Whom did Paulson appoint to run the financial bailout? Neel Kashkari, a former investment banker at, um, Goldman Sachs. Kashkari, nicknamed Cash-n-Carry by some, was an aerospace engineer whose specialty at Goldman was raising funds and arranging mergers for high-tech firms; his previous job was with TRW, where heworked, among other things, on space telescopes. In other words, his main qualification for running the $700 billion program seems to have been his previous employment at Goldman Sachs.
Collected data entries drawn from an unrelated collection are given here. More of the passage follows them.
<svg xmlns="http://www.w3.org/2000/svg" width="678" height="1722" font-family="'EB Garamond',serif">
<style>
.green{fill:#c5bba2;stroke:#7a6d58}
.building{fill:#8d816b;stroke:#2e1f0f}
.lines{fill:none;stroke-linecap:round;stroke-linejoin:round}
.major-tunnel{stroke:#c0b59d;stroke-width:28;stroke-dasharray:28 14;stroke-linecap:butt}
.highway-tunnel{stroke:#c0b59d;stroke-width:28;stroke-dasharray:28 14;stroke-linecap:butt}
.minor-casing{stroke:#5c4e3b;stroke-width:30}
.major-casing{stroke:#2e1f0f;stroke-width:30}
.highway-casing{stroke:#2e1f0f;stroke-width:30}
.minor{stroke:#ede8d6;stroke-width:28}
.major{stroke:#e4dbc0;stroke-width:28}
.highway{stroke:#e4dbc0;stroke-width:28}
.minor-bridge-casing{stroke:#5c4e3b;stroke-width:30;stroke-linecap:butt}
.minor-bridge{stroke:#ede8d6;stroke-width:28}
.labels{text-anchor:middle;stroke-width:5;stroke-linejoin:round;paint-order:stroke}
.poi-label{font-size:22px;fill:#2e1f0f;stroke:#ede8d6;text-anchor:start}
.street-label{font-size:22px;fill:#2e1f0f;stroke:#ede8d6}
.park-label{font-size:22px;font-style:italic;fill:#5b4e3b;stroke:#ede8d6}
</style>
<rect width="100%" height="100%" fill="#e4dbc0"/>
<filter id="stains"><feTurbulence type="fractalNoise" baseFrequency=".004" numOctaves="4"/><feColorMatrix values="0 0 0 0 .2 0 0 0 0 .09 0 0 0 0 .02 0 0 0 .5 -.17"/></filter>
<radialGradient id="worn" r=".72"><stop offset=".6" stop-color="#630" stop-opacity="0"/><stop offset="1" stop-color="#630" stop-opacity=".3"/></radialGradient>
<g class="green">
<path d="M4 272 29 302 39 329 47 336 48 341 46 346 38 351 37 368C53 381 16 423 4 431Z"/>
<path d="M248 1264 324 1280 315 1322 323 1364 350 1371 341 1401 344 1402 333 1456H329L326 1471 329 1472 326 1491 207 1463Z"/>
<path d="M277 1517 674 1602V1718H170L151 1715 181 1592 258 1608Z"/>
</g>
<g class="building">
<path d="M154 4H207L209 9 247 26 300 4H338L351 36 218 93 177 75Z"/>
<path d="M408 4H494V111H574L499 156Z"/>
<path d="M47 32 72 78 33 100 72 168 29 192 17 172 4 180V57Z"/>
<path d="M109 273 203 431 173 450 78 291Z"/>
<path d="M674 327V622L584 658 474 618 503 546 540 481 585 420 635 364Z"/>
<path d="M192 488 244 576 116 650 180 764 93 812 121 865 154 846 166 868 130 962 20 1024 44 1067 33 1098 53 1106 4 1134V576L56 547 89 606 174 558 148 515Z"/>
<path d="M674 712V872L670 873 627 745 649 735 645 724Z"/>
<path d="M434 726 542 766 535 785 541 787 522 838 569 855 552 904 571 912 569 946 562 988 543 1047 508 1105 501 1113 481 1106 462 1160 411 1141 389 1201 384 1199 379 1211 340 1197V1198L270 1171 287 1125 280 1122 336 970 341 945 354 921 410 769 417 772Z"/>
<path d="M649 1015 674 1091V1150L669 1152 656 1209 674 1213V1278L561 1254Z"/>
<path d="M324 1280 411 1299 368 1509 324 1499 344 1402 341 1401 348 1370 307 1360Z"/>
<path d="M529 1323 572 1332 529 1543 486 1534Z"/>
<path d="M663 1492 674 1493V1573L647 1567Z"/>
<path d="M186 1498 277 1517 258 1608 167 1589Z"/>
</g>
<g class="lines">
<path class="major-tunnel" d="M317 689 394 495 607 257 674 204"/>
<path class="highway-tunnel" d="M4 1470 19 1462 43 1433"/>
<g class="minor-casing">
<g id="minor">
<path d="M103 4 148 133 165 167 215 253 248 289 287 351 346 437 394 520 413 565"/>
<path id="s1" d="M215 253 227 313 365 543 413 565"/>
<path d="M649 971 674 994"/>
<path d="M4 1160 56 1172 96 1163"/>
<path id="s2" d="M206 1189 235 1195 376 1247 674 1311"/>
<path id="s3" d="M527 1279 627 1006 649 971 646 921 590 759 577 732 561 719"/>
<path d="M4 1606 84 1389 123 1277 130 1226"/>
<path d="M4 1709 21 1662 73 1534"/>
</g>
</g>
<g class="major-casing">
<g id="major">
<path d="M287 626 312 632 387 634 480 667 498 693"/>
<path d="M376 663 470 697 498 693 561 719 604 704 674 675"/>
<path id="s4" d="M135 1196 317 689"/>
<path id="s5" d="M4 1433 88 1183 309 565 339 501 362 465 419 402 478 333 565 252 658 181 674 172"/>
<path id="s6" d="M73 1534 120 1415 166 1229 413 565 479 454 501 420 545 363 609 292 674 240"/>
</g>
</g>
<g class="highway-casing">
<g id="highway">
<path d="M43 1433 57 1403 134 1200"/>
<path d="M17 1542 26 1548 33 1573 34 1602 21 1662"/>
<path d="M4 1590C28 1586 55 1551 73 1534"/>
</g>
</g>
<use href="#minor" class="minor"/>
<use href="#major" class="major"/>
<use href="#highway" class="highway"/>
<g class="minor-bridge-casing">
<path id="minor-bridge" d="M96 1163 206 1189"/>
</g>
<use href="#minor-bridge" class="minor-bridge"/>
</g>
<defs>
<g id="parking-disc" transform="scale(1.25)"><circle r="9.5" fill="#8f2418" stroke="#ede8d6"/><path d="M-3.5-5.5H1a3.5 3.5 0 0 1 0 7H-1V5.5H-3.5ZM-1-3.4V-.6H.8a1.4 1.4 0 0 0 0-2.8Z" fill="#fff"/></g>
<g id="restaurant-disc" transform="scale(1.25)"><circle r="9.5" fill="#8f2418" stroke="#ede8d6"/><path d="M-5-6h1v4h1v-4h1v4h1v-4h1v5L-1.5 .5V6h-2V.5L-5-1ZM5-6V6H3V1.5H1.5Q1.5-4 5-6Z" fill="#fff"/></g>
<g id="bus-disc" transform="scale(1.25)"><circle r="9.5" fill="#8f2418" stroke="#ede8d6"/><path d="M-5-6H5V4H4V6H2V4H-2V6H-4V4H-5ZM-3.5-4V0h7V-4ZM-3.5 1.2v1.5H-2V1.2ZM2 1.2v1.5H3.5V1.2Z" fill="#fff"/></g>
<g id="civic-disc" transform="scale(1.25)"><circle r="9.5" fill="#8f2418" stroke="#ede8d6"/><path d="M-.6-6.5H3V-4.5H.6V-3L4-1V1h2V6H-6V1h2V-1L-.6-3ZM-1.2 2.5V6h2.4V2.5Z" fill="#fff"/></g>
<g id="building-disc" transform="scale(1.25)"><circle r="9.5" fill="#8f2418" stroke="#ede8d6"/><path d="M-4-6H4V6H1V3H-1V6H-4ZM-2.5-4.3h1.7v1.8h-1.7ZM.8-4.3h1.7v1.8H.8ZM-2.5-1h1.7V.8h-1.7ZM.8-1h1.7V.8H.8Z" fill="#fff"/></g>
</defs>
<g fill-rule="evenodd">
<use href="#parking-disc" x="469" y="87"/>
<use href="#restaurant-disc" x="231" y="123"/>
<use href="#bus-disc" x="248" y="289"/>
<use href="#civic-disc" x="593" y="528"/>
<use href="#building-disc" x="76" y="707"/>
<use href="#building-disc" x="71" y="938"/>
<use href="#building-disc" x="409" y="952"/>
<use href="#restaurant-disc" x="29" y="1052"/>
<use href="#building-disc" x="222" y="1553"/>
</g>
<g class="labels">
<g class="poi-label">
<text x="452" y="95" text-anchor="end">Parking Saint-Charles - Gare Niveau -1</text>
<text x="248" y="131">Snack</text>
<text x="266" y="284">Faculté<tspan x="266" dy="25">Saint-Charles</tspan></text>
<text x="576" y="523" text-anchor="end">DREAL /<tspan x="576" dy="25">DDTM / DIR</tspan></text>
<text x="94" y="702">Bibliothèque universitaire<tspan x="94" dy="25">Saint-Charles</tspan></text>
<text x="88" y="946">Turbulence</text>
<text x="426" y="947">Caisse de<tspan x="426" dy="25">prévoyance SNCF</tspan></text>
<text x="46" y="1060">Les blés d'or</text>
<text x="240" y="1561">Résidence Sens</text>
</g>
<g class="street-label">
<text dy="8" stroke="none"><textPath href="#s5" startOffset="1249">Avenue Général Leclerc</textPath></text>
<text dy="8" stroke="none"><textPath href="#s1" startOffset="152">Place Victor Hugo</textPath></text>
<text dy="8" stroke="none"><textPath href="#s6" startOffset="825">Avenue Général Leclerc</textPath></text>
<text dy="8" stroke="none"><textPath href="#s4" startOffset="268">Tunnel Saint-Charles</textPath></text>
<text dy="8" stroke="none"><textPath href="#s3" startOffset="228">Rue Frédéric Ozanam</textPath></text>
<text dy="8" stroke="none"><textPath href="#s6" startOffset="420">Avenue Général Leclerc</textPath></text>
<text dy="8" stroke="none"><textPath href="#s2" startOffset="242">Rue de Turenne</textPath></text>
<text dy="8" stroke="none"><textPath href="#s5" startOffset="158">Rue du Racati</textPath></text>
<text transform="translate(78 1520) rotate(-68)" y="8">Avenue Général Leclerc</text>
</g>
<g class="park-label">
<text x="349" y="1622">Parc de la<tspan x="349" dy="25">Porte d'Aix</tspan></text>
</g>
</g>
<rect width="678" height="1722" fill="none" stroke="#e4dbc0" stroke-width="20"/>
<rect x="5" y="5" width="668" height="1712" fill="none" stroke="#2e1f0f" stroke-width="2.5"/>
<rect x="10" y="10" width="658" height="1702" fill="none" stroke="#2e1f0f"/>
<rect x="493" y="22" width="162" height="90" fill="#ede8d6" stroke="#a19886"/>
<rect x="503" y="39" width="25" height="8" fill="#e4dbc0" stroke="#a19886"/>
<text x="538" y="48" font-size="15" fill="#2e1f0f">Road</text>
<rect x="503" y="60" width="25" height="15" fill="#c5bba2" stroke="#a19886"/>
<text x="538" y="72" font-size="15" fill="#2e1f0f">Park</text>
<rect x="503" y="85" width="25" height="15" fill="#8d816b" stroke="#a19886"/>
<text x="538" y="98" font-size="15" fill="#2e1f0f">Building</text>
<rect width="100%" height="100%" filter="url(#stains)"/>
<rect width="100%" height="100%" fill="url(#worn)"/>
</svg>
But, as they say on TV, that’s not all. Paulson has predecessors. Bill Clinton’s Treasury Secretary, Robert Rubin, is a former Goldman co-chair. Bush’s chief of staff and his director of the Commodity Futures Trading Commission were both Goldman alums. And, back in January, Treasury Secretary Tim Geithner appointed as his chief of staff a former lobbyist for Goldman—the very same day he issued rules restricting the role of lobbyists at the Treasury. Geithner, the former president of the Federal Reserve Bank of New York, is very close to one of his predecessors at the New York Fed, Gerald Corrigan, who is now employed by…Goldman.
Is there a pattern here?
Now, to be fair, if only for a moment. All the government connections aren’t Goldman’s fault; they’re very smart and self-interested, and if the opportunity of “public service” comes along, why shouldn’t they take it? The problem is with the officials making the appointments. And to extend the moment of fairness: one of the major reasons for AIG’s crisis was that it insured a boatload of exotic investment products that were supposed to be solid but went very sour. So bailing out AIG meant that government had to make good on the promises that the firm itself couldn’t keep. That’s the reason for the big payments to Goldman, among others.
End of moment of fairness.
Goldman itself didn’t fully trust AIG, so it bought other forms of insurance as a backstop, meaning that Goldman’s actual exposure to an AIG collapse was slim to none. But it got the full $13 billion anyway. Don’t private insurers try to find any excuse not to pay off a claim? Liddy certainly did when he ran Allstate, which he did between 1995 and 2006. Most notoriously, Liddy and Allstate got famous around New Orleans for evading payments to their customers whose houses and cars were wrecked by Hurricane Katrina. And these were people with no other options. They were in no position to say, “Hey, I don’t trust Allstate, so I better hedge myself.”
But there is hope. Obama is reportedly thinking of replacing Neel Cash-n-Carry as head of the bailout with a new guy. He’s from Merrill Lynch. That’s diversity, Obama-style.